- Harold Paris, 1977 by Mimi Jacobs
- Born: August 16, 1925 Edgemere, Long Island, New York, U.S.
- Died: July 1, 1979 (aged 53) El Cerrito, California, U.S.
- Education: Academy of Fine Arts, Munich, Atelier 17
- Known for: Printmaking, sculpture
- Movement: Abstract Expressionism
- Spouse: Deborah Little Paris

= Harold Paris =

American artist

Harold Persico Paris (1925–1979) was an American printmaker, sculptor and educator. He taught art classes at the University of California, Berkeley from 1963 until 1979.

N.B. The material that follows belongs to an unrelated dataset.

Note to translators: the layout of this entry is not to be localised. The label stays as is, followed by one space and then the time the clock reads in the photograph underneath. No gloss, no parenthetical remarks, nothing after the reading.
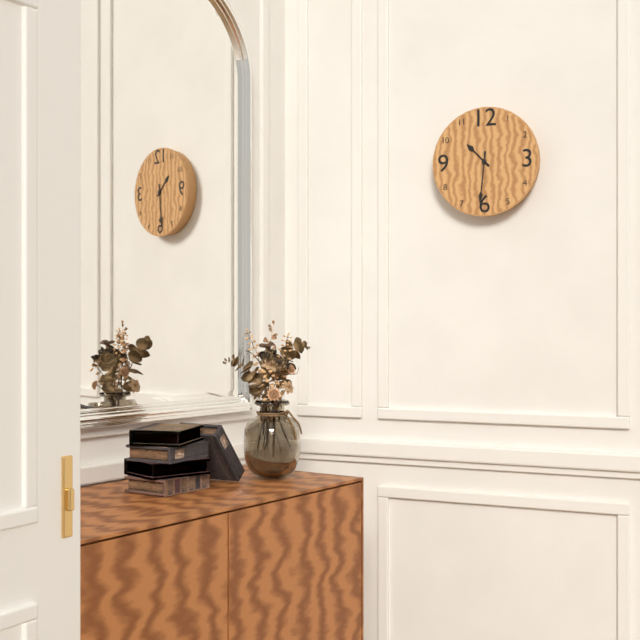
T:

==Early life and education==
Paris was born on August 16, 1925, in Edgemere, Long Island, New York. In World War II he served as a correspondent for the American military newspaper Stars and Stripes and during that time he witnessed the death camps at Buchenwald concentration camp which had a profound effect on him and his art. Paris studied printmaking at Atelier 17 in New York City and sculptural casting at the Academy of Fine Arts, Munich (German: Akademie der Bildenden Künste) in Munich. In 1953 and 1954 he received a Guggenheim Fellowship. He was also the recipient of a Fulbright Grant and a Tiffany Foundation grant.

== Career and late life ==
In the early 1960s Paris settled in California. In 1963 he became a professor at University of California, Berkeley. He taught printmaking and sculpture and co-founded the bronze foundry there. One of Paris' students was Shirin Neshat. Paris was also an involved with the Peter Voulkos' pot palace ceramic studio.

Paris exhibited extensively while in California. In 1972 a major exhibition of his work The California Years was held at the University Art Museum in Berkeley.

Paris died in El Cerrito, California, on July 1, 1979.

==Collections==
Paris' work is included in the collections of the Art Institute of Chicago, the Museum of Modern Art, the National Gallery of Art, the San Francisco Museum of Modern Art, and the Whitney Museum of American Art. His papers are in the Archives of American Art at the Smithsonian Institution.